Мюриэл поцокала языком.
– На всех кидается. Рычит, кусается, жует вещи…
– Вам сосед сказал, что я к вам заезжала?
– Что? А, да, сказал.
– Как раз на вашей улице я выполняла одно поручение. Это у меня подработка такая. «Джордж» называется. Круто, да?
– Не понял?
– «Джордж». Название моей фирмы. Я сунула листовку вам под дверь. Пусть это сделает Джордж, сказано там, и за все проставлены цены: встреча в аэропорту, услуги шофера и курьера, покупки… Дороже всего покупка подарков, поскольку приходится полагаться на собственный вкус. Вы листовку не видели? Вообще-то я просто так к вам заглянула. А сосед сказал, вас давно не видно.
– Я ногу сломал.
– Вот незадача!
– Одному мне было не справиться…
– Вот и позвонили бы Джорджу.
– Какому Джорджу?
– Ну в фирму мою! Я ж только что рассказала.
– Ах да.
– И вам не пришлось бы покидать такой хороший дом. Он мне понравился. Вы там с женой жили, да?
– Ну да.
– Удивительно, как она согласилась его отдать.
– Понимаете, я уже на пределе, и вот подумал, не могли бы вы помочь с Эдвардом?
– Конечно, могу!
– Ну вот и замечательно.
– Я занимаюсь всем: поиск и тревога, поиск и спасение, бомбы, наркотики…
– Наркотики?
– Охранная натаска, боевая натаска, распознавание отравы, избавление от страха перед человеком…

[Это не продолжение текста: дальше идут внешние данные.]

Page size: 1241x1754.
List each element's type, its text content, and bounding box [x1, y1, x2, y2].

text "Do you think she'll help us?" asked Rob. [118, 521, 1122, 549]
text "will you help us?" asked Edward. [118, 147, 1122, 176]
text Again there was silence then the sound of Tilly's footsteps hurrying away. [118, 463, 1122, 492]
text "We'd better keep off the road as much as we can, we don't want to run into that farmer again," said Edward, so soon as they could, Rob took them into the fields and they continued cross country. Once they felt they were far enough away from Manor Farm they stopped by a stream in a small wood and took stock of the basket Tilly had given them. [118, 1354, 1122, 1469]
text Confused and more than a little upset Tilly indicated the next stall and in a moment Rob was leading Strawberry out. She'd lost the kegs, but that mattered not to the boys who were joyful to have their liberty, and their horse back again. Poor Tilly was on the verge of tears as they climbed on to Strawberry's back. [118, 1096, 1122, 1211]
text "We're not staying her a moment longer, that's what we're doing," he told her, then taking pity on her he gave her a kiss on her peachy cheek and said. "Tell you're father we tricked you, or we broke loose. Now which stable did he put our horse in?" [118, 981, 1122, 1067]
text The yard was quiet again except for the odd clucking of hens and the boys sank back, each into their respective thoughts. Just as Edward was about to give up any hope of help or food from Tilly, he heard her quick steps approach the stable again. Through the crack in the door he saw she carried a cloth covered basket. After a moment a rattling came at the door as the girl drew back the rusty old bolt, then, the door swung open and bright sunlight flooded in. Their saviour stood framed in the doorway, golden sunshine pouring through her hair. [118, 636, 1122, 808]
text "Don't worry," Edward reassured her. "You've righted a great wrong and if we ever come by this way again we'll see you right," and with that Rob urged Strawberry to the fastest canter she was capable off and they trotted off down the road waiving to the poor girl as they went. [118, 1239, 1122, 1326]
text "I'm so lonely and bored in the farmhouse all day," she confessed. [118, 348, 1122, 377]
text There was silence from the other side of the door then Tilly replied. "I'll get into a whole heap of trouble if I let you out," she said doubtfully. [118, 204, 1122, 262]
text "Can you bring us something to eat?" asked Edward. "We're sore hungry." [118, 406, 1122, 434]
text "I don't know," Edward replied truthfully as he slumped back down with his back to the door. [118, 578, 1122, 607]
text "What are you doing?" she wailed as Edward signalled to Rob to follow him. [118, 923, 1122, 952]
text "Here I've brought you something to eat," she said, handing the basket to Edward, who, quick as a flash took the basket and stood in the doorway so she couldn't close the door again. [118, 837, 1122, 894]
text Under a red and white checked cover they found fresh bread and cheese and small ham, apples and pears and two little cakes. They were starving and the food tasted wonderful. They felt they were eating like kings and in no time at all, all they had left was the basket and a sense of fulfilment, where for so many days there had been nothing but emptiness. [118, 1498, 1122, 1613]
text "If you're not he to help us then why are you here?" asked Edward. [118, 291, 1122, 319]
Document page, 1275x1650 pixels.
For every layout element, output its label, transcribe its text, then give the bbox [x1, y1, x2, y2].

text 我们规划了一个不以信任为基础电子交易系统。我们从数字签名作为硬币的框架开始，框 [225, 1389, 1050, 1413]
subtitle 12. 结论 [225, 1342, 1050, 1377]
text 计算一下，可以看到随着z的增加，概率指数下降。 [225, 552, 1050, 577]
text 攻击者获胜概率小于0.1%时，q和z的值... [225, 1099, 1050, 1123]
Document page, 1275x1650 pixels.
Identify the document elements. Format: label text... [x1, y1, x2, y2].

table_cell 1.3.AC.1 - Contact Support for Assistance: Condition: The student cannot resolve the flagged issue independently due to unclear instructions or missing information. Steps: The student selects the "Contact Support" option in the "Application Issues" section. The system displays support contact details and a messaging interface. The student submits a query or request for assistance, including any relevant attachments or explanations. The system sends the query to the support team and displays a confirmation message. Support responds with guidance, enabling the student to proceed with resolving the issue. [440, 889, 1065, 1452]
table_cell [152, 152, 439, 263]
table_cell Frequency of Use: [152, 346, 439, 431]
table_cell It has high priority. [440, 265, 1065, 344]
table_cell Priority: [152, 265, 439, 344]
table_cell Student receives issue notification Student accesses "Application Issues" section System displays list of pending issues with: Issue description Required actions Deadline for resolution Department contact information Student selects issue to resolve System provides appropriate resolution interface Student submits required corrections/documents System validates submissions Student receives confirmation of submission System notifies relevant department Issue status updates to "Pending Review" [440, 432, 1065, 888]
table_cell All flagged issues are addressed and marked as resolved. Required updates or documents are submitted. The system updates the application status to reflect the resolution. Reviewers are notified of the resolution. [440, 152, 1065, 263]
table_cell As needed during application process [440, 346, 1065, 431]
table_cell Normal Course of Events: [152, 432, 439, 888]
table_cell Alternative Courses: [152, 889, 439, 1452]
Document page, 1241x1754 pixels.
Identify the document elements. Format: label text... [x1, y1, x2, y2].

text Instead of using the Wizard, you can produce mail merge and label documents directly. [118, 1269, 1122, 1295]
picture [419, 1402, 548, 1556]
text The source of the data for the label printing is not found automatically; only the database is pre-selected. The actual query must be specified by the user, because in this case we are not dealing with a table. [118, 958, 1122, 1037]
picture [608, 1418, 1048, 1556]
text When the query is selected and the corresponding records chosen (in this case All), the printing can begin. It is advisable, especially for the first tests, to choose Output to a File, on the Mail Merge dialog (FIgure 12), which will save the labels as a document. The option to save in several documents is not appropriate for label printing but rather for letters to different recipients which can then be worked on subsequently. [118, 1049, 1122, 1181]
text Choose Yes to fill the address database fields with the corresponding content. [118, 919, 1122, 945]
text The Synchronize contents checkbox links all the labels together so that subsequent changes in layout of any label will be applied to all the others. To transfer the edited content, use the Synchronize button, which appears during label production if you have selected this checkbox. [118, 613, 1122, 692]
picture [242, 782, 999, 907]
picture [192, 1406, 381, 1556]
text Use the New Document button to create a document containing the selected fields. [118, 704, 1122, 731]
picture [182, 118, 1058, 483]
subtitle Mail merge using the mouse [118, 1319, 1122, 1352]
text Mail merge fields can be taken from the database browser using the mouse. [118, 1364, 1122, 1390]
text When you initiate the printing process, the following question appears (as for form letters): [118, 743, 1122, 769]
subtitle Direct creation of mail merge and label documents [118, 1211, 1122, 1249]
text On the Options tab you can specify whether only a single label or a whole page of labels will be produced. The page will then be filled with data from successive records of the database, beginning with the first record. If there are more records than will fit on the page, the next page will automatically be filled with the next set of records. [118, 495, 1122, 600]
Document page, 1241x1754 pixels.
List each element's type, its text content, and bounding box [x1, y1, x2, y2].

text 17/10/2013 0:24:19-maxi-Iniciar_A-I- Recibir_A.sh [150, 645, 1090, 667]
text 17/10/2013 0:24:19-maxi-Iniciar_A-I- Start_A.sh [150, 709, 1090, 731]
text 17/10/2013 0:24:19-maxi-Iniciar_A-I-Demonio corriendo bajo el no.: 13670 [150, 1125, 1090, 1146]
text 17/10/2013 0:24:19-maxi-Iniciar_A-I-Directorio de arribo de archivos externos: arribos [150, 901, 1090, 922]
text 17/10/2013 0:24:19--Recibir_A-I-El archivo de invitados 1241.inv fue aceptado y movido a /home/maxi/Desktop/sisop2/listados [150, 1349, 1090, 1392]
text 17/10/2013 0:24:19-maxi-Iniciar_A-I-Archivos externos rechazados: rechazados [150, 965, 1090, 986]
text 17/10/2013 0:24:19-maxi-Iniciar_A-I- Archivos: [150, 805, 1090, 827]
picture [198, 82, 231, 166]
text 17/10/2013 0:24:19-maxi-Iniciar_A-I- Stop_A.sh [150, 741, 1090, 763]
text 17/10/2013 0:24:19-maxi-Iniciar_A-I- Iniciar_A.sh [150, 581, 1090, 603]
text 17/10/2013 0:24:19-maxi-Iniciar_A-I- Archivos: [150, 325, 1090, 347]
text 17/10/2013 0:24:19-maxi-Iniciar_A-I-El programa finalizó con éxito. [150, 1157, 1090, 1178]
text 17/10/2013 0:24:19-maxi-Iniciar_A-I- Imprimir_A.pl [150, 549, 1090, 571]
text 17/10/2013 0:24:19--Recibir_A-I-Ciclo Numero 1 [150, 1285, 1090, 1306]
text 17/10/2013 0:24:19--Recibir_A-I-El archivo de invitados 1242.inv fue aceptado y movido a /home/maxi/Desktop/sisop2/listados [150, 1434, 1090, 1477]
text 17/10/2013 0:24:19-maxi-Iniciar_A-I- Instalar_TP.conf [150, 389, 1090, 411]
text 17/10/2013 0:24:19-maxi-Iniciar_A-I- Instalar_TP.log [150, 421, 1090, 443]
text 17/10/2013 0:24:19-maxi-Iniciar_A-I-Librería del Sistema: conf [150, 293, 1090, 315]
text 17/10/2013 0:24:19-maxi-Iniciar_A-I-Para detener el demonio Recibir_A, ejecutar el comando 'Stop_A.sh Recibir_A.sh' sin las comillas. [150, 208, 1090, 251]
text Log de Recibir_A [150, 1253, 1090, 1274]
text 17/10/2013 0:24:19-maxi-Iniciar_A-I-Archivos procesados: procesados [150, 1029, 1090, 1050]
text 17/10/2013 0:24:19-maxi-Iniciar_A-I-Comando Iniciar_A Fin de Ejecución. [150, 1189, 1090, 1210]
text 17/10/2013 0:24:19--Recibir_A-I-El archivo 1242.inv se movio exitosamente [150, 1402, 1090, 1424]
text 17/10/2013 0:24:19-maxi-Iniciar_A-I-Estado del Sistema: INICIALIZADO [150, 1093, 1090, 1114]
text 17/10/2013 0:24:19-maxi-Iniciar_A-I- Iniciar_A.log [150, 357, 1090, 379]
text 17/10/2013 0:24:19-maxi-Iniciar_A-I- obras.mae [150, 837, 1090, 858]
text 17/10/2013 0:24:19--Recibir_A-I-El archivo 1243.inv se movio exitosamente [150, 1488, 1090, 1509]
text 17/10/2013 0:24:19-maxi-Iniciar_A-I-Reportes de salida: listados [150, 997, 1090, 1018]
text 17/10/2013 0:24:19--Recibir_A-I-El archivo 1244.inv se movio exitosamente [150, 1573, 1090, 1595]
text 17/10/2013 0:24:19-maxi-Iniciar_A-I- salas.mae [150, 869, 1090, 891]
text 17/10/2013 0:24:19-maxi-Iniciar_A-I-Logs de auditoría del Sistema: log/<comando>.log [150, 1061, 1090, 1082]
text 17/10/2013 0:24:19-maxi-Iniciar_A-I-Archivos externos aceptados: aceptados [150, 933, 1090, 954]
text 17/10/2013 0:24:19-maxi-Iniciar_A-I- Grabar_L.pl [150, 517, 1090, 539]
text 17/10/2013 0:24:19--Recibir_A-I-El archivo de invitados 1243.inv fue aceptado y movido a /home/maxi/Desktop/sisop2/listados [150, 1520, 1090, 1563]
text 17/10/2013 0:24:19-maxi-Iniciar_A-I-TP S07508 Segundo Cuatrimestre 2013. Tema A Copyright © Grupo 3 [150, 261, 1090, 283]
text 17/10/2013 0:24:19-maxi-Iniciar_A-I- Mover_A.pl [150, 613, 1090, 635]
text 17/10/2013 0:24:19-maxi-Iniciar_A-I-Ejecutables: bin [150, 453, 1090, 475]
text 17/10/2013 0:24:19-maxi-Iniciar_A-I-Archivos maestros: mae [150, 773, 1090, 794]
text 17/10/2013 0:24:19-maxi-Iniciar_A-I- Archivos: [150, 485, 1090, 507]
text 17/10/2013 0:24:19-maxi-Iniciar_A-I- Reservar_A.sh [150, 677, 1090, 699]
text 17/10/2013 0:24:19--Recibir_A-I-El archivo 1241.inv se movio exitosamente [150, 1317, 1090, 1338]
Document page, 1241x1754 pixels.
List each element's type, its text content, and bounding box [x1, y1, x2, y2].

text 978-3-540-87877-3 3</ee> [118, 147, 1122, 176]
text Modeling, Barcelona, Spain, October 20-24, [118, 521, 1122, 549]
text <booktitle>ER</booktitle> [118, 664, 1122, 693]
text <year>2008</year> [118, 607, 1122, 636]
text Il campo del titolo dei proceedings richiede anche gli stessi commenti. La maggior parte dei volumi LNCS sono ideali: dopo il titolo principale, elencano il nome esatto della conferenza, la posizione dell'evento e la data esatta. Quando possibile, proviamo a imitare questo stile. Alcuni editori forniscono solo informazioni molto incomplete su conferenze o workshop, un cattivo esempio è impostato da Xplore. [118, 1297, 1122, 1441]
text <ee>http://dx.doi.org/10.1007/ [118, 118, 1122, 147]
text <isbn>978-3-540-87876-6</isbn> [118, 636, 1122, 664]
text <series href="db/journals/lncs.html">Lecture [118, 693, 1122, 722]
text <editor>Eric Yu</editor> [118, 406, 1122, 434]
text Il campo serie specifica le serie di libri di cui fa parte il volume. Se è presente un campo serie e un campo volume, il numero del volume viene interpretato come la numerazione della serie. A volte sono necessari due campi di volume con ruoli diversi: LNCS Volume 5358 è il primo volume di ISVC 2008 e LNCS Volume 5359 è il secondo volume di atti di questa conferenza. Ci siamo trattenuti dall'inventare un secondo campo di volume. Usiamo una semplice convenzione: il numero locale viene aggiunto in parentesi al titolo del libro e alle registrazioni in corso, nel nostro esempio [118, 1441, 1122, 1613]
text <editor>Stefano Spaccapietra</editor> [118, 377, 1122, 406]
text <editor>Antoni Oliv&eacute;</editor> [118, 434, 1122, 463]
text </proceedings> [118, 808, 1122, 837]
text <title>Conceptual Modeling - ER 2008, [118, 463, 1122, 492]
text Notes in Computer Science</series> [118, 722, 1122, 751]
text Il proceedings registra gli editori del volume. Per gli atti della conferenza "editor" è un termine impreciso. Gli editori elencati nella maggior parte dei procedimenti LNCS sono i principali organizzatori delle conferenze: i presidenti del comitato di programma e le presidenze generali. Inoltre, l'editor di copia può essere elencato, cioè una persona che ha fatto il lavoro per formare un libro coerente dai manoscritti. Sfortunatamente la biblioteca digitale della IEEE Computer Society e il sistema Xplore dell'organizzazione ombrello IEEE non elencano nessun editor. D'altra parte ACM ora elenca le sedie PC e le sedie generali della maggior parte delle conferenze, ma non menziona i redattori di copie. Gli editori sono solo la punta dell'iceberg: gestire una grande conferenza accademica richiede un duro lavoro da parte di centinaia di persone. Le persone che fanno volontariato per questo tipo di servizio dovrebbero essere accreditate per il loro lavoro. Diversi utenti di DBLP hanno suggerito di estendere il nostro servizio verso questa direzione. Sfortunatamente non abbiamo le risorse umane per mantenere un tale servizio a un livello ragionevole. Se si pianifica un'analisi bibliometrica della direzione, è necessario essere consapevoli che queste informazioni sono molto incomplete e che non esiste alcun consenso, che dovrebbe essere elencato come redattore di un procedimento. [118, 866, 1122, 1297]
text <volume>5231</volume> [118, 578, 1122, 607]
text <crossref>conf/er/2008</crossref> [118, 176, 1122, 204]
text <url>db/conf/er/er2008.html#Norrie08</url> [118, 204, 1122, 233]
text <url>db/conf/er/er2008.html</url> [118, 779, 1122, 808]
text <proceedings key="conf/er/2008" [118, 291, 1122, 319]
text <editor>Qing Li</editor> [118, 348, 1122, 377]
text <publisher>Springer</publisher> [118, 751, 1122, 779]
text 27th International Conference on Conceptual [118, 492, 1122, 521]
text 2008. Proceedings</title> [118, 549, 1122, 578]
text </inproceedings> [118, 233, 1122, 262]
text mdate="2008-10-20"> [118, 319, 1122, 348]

– Погодите, для меня это темный лес.
– Я даже обучаю раздвоению личности.
– Как это?
– Когда с вами собака – лапушка, а всех прочих рвет в куски.
– Наверное, это выше моего понимания.
– Да ладно вам!
– У нас совсем небольшая проблема. Он виноват лишь в том, что хочет меня защитить.
– Это может зайти чересчур далеко, – сказала Мюриэл.
– Он как будто говорит: «За дверью джунгли, – попробовал пошутить Мэйкон. – Там опасно. Я в этом разбираюсь лучше тебя, Мэйкон».
– Вот как? Вы позволяете ему называть вас по имени?
– Ну…
– Надо обучить его почтительности. Я буду приходить пять-шесть раз в неделю, пока не достигнем результата. Начну с основ, так оно всегда: «сидеть», «рядом»… Моя цена – пять долларов за урок. Вам льгота. Обычно я беру десять.